The Carters didn't see any work being done here because five minutes before their arrival today, everyone had gathered in the cafeteria tent and on surrounding sidewalks to see them.
This is a big production, this Carter tour of the JCWP work sites, with Secret Service agents, a crowd of camera tripods and patrol cars in evidence at each stop. Jimmy and Rosalynn Carter are flying by helicopter from site to site, landing a short distance from the actual houses and traveling the rest of the way by motorcade. Between this morning and noon tomorrow, they'll have visited work sites run by each of the seven affiliates coordinating this year's JCWP.
Usually, the Carters prefer to spend every day of the blitz build week with hammers in hand, concentrating on building their teams' houses.
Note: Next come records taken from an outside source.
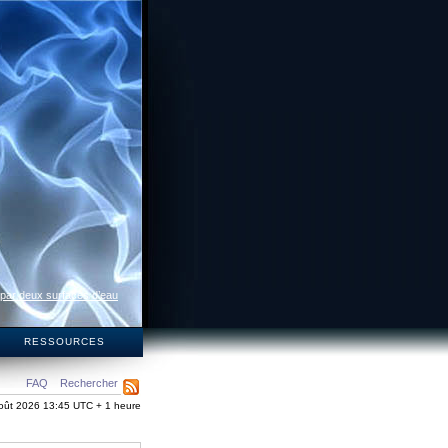
 par deux surfaces d’eau
S
RESSOURCES
FAQ
Rechercher
oût 2026 13:45 UTC + 1 heure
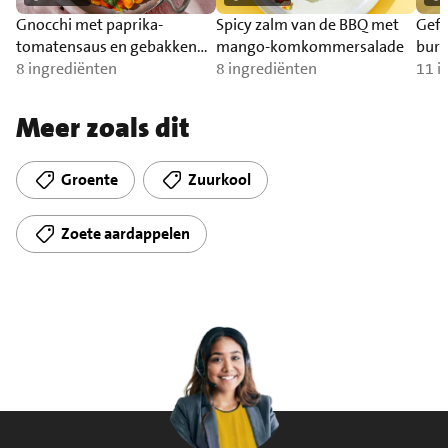
Gnocchi met paprika-
Spicy zalm van de BBQ met
Gefr
tomatensaus en gebakken
mango-komkommersalade
burr
zalm
8 ingrediënten
8 ingrediënten
11 i
Meer zoals dit
Groente
Zuurkool
Zoete aardappelen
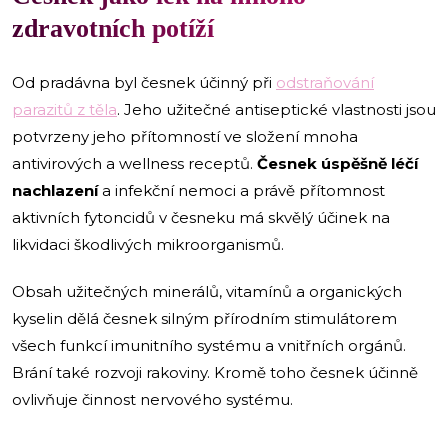
zdravotních potíží
Od pradávna byl česnek účinný při
odstraňování
parazitů z těla
. Jeho užitečné antiseptické vlastnosti jsou
potvrzeny jeho přítomností ve složení mnoha
antivirových a wellness receptů.
Česnek úspěšně léčí
nachlazení
a infekční nemoci a právě přítomnost
aktivních fytoncidů v česneku má skvělý účinek na
likvidaci škodlivých mikroorganismů.
Obsah užitečných minerálů, vitamínů a organických
kyselin dělá česnek silným přírodním stimulátorem
všech funkcí imunitního systému a vnitřních orgánů.
Brání také rozvoji rakoviny. Kromě toho česnek účinně
ovlivňuje činnost nervového systému.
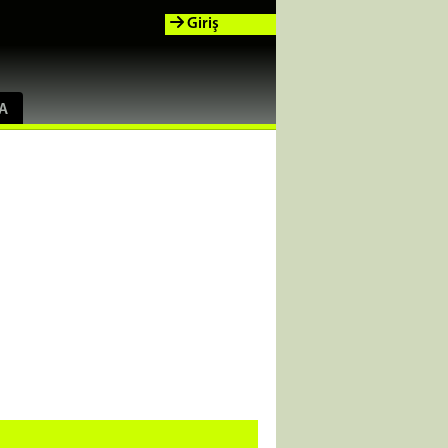
Giriş
A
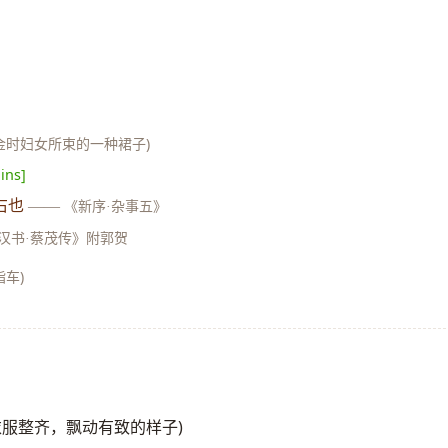
辽金时妇女所束的一种裙子)
ins]
右也
——
《新序·杂事五》
汉书·蔡茂传》附郭贺
指车)
(衣服整齐，飘动有致的样子)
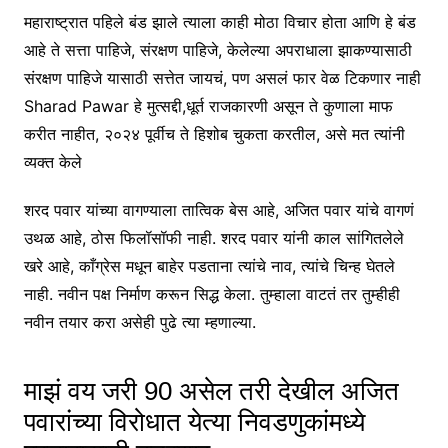
महाराष्ट्रात पहिले बंड झाले त्याला काही मोठा विचार होता आणि हे बंड
आहे ते सत्ता पाहिजे, संरक्षण पाहिजे, केलेल्या अपराधाला झाकण्यासाठी
संरक्षण पाहिजे यासाठी सत्तेत जायचं, पण असलं फार वेळ टिकणार नाही
Sharad Pawar हे मुत्सद्दी,धूर्त राजकारणी असून ते कुणाला माफ
करीत नाहीत, २०२४ पूर्वीच ते हिशोब चुकता करतील, असे मत त्यांनी
व्यक्त केले
शरद पवार यांच्या वागण्याला तात्विक बेस आहे, अजित पवार यांचे वागणं
उथळ आहे, ठोस फिलॉसॉफी नाही. शरद पवार यांनी काल सांगितलेले
खरे आहे, काँग्रेस मधून बाहेर पडताना त्यांचे नाव, त्यांचे चिन्ह घेतले
नाही. नवीन पक्ष निर्माण करून सिद्ध केला. तुम्हाला वाटतं तर तुम्हीही
नवीन तयार करा असेही पुढे त्या म्हणाल्या.
माझं वय जरी 90 असेल तरी देखील अजित
पवारांच्या विरोधात येत्या निवडणुकांमध्ये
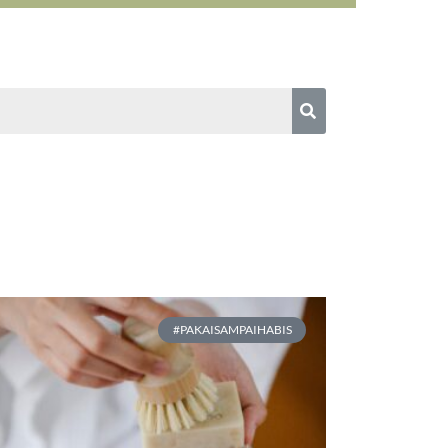
#PAKAISAMPAIHABIS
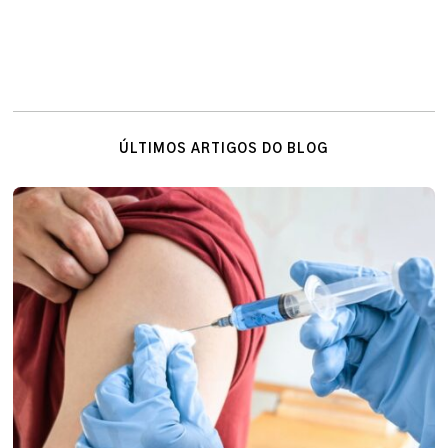
ÚLTIMOS ARTIGOS DO BLOG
However, due to this JCWP's uniquely spread-out work sites, most of the event's participants would have been unable to see them if the Carters had stayed in Pikeville -- where they are building -- all week. The day-and-a-half, fly-around tour is giving homeowners and volunteers at the other build sites that opportunity.
Last summer, during the JCWP in Hungary, Jimmy Carter remembers being skeptical upon hearing plans for this year's scattered-site build. "They were going to build 52 houses in one week, in eight different places, and they were going to have more volunteers than they could handle, and Rosalynn and I looked at each other and said, 'No way!' But we've come here, and all of the dreams ... are true."
In fact, when you include the 24 other Appalachian Habitat affiliates conducting blitz builds, as well as houses being built in partnership with the Federation of Appalachian Housing Enterprises, a total of 150 homes are being constructed this summer as part of "Hammering in the Hills."
"As was the case with the Kentucky delegation who came over to tell us about their glorious predictions," said Carter, "Millard Fuller's longtime prediction that everyone in the world will have a decent home is not an idle dream. Dreaming about it is the thing that makes it all come true."
Fuller, founder and president of Habitat for Humanity International, is accompanying the Carters on their tour, sharing news of Habitat's activities around the world and his vision of simple, decent housing for all people.
"We're going to make shelter a matter of conscience," he told the crowd, "because everybody who can sleep at night ought to have a decent place to sleep. That's the vision of Habitat for Humanity."
Rain started and stopped through the speeches as it has for most of the past 24 hours. "Somebody told me this morning that God was blessing us with the rain over and over and over again," joked Rosalynn Carter.
Despite the somewhat uncooperative weather, construction has continued on schedule. Bales of straw have been scattered over the mud around the houses, and plywood put down over the heavily trafficked paths between the stacks of building materials and the houses under construction.
Neither has the rain discouraged the Carters from continuing their tour of the other JCWP work sites.
"I'm very proud of what you're doing and I feel a sense of brotherhood with all of you," Jimmy Carter told the homeowners and volunteers in Berea. "Let me express my thanks to all of you for letting us be a part of a project that we share."